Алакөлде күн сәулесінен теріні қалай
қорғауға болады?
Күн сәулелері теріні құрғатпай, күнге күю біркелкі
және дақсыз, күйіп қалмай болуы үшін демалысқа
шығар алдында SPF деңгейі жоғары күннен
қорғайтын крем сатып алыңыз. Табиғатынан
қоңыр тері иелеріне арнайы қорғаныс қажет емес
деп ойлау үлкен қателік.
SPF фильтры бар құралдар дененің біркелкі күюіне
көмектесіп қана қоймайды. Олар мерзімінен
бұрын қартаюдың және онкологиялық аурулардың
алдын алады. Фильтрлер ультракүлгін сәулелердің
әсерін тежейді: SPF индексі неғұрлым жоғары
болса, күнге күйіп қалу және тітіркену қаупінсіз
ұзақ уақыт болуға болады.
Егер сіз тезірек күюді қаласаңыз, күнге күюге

#####

The problem ▸ Could you return every line from the entries above in which the string "және" occurs?

Response area ▸
және дақсыз, күйіп қалмай болуы үшін демалысқа
бұрын қартаюдың және онкологиялық аурулардың
болса, күнге күйіп қалу және тітіркену қаупінсіз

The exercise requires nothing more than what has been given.